Messenger Monsey (October 1694 – 26 December 1788) was an English physician and humorist. He became physician to the Royal Hospital, Chelsea, a home for injured and elderly soldiers. Known for his eccentricity and ill manners, he is described in the diaries of Fanny Burney as "Dr. Monso, a strange gross man".

==Early life==
Monsey, son of Robert Monsey, a non-juror cleric, and Mary (daughter of Roger Clopton, rector of Downham), was born at Hackford with Whitwell, Norfolk, and educated at home, then at Woodbridge School and Pembroke College, Cambridge (BA, 1714), before studying medicine under Sir Benjamin Wrench MD of Norwich (died 1747). Monsey was admitted to the Royal College of Physicians in 1723. He then practised in Bury St Edmunds, Suffolk, where he never earned more than £300 a year, but married well.

==Move to London==
Monsey was lucky enough to be called to treat Francis Godolphin, 2nd Earl of Godolphin, who was taken ill with apoplexy on the way to Newmarket. Godolphin – taken with Monsey's skill, raucous sense of humour and insolent familiarity – persuaded him to move to London, where he introduced him to patients such as the Prime Minister, Sir Robert Walpole, Lord Chesterfield and other prominent Whigs. Monsey also built up literary connections. For many years he paid court to the bluestocking Elizabeth Montagu, writing rhymed letters to her in the style of Swift. His friendship with David Garrick was broken after a quarrel. Dr Johnson disapproved of his coarse wit.

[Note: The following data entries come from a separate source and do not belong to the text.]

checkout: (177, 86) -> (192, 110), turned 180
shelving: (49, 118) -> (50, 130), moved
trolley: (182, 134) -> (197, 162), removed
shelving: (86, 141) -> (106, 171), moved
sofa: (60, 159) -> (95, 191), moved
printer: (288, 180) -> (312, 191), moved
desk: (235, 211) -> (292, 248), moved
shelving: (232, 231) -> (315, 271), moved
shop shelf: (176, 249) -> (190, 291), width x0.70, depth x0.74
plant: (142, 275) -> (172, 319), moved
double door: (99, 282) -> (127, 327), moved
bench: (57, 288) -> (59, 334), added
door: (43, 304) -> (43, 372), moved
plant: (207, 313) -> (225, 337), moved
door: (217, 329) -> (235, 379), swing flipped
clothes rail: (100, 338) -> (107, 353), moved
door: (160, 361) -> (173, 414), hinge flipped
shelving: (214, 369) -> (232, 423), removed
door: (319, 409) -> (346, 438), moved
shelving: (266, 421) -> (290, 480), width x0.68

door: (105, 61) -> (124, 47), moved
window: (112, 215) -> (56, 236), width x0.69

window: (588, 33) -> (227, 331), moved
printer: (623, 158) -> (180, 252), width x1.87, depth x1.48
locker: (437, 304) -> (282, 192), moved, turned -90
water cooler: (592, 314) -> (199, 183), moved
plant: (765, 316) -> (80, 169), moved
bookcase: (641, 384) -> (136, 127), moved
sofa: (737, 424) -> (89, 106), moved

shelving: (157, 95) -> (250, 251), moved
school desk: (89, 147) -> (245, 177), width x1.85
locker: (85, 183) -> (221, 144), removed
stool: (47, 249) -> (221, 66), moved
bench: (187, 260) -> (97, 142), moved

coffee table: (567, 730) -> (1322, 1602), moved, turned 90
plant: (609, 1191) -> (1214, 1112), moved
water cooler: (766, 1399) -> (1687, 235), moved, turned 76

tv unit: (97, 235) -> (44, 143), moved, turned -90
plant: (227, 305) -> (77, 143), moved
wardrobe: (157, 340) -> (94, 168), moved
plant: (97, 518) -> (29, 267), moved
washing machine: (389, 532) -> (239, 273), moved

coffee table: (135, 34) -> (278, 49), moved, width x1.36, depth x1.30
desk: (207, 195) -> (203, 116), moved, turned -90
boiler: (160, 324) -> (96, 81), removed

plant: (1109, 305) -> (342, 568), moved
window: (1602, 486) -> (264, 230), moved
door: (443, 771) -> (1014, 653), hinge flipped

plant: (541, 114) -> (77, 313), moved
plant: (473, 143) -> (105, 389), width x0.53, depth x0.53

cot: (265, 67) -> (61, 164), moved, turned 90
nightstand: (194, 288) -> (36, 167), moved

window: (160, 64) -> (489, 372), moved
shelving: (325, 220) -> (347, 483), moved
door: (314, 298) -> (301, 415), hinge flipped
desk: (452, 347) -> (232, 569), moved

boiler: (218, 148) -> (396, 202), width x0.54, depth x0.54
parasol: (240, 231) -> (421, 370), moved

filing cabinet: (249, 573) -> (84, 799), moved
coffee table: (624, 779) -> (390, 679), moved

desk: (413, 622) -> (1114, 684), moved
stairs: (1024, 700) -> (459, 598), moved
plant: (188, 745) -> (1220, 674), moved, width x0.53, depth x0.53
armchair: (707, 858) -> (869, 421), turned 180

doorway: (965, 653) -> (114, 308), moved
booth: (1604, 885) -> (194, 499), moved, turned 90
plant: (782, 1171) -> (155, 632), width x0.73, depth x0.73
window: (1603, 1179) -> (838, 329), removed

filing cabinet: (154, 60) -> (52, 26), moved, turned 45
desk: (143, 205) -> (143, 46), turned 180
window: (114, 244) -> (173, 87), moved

According to William Munk, "Monsey maintained his original plainness of manners, and with an unreserved sincerity sometimes spoke truth in a manner that gave offence; and as old age approached, he acquired an asperity of behaviour and a neglect of decorum.... As a physician he adhered to the tenets of the Boerhaavian school, and despised modern improvements in theory and practice." Monsey was a free-thinker in religious matters, or as Munk put it, "he shook off the manacles of superstition [and] he fell into the comfortless bigotry of scepticism." One man whom Monsey admired was the Dutch-born physician, philosopher and satirist Bernard Mandeville. Monsey's copy of Mandeville's The Fable of the Bees survives in the library of Sir John Soane's Museum, London, to which he presented it in 1781.

==Legacy==
Anecdotes about Monsey's eccentricities and unseemly language were collected after his death. He held his appointment to Chelsea Hospital, also obtained through Godolphin, until his death there on 26 December 1788 aged 94, after which he was dissected in a post mortem examination before students of Guy's Hospital, as he had requested. An extensive medical and personal correspondence between Monsey and the noted Norwich physician and philanthropist Benjamin Gooch survives in the British Library. On his death Monsey left £16,000 to his only daughter Charlotte, who had married William Alexander, brother to James Alexander, 1st Earl of Caledon.